Sahiwal has traditionally been a stronghold of the PML-N with Pir Imran Shah, Jutt Brothers of Chichawatni, Malik Nadeem Kamran consecutively winning the election from the area three times. But Chamma says the PML-N candidates did not improve civic infrastructure in Sahiwal and Chichawatni, develop any industrial hubs, connect Sahiwal with the motorway, improve villages and towns’ civic infrastructures like roads or brought about any employment for the youth or any mega project, except the 1,320MW Sahiwal Coal-fired Power Plant. So the voters are fed up with their 20 years of governance.
Pir Imran Shah, Malik Nadeem Kamran and Jutt brothers from Chichawatni, according to Chamma, have not delivered anything to improve the local infrastructure or generate opportunities and employment for the youth, earning more foes than friends, which would help the PPP regain power in Sahiwal.
It will be the first time in the last 25 years that the PML-N and the PPP would directly compete against each other in three national and seven provincial assembly constituencies if ‘bat’ is banned.

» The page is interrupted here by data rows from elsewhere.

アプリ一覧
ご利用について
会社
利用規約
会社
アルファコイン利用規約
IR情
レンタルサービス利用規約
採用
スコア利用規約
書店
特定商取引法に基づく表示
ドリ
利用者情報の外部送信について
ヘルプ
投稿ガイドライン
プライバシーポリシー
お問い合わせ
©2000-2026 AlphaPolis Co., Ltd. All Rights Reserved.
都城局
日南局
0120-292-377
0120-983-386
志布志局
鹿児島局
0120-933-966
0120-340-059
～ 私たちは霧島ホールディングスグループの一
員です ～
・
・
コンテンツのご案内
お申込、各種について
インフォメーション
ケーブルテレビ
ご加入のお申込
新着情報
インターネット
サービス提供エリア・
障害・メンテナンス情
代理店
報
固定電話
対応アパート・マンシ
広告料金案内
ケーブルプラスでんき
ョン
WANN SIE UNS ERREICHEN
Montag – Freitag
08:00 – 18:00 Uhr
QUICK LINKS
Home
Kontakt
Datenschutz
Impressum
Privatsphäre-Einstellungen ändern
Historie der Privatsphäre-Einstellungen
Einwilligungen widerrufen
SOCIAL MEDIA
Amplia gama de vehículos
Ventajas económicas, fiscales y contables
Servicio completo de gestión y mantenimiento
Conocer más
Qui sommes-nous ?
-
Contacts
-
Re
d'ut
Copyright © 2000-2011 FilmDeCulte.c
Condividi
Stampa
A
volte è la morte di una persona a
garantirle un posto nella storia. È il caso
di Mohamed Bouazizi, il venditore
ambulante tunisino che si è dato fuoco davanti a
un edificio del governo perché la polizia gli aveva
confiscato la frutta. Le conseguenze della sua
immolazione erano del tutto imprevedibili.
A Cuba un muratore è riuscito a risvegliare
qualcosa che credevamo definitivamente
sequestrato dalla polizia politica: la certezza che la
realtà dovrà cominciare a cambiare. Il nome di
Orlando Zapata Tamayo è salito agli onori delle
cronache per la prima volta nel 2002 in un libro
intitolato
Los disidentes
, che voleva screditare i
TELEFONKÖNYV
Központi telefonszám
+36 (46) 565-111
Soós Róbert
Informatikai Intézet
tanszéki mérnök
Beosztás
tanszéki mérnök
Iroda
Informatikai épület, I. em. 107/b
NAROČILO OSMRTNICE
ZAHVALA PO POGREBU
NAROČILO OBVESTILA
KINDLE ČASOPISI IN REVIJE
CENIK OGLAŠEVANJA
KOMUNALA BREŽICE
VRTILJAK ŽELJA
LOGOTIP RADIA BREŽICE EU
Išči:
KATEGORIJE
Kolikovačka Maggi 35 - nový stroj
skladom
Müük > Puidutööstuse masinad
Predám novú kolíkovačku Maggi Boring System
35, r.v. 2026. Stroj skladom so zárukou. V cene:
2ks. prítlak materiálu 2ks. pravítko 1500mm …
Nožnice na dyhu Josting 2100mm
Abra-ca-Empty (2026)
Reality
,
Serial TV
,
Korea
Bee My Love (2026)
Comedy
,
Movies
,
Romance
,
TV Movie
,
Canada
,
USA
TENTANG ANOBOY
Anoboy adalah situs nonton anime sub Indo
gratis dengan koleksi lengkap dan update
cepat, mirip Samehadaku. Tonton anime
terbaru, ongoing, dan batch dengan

Zaki Chaudhry, Gulam Farid Kathiya and Shahzad Saeed Cheema are contesting from NA-141, NA-142, and NA-143, respectively, while Zafar Shah Khagga, Sarmad Shafqat, Asif Kathiya, Yousaf Kalasan, Ali Javed, Nadeem Khalid, and Shahzad Saeed Cheema are contesting from PP-198 to PP-204. The rejection of nomination papers of the leading PTI winning horses from NA-141 like Chaudhry Nouraz Shakoor and Rana Aftab, Rai Hasan Nawaz and Rai Murtaza Iqbal in NA-142 Chichawatni and Major Ghulam Sarwar in NA-143 would be another major factor, shifting the PTI to the PPP.
Sarmad Shafqat, a young ticket-holder of the PPP for PP-199, is also pinning hopes on the youth voters of the PTI who may cast their vote for his party because of Bilawal, in absence of Imran Khan, rather than going for Nawaz Sharif or Shehbaz Sharif. He says that 10-point PPP manifesto will attract the youth, which is the main force in Sahiwal’s urban and rural constituencies.
Zaki says although PPP remained a part of the 16-month PDM coalition government after Imran’s ouster but the voters blamed the PML-N for increase in utility bills, high inflation and the price hike, which crushed the lower and middle classes under debt.
Chamma also believes that the PTI youth voters would not support Nawaz and go for Bilawal in absence of their party leadership and the symbol of bat.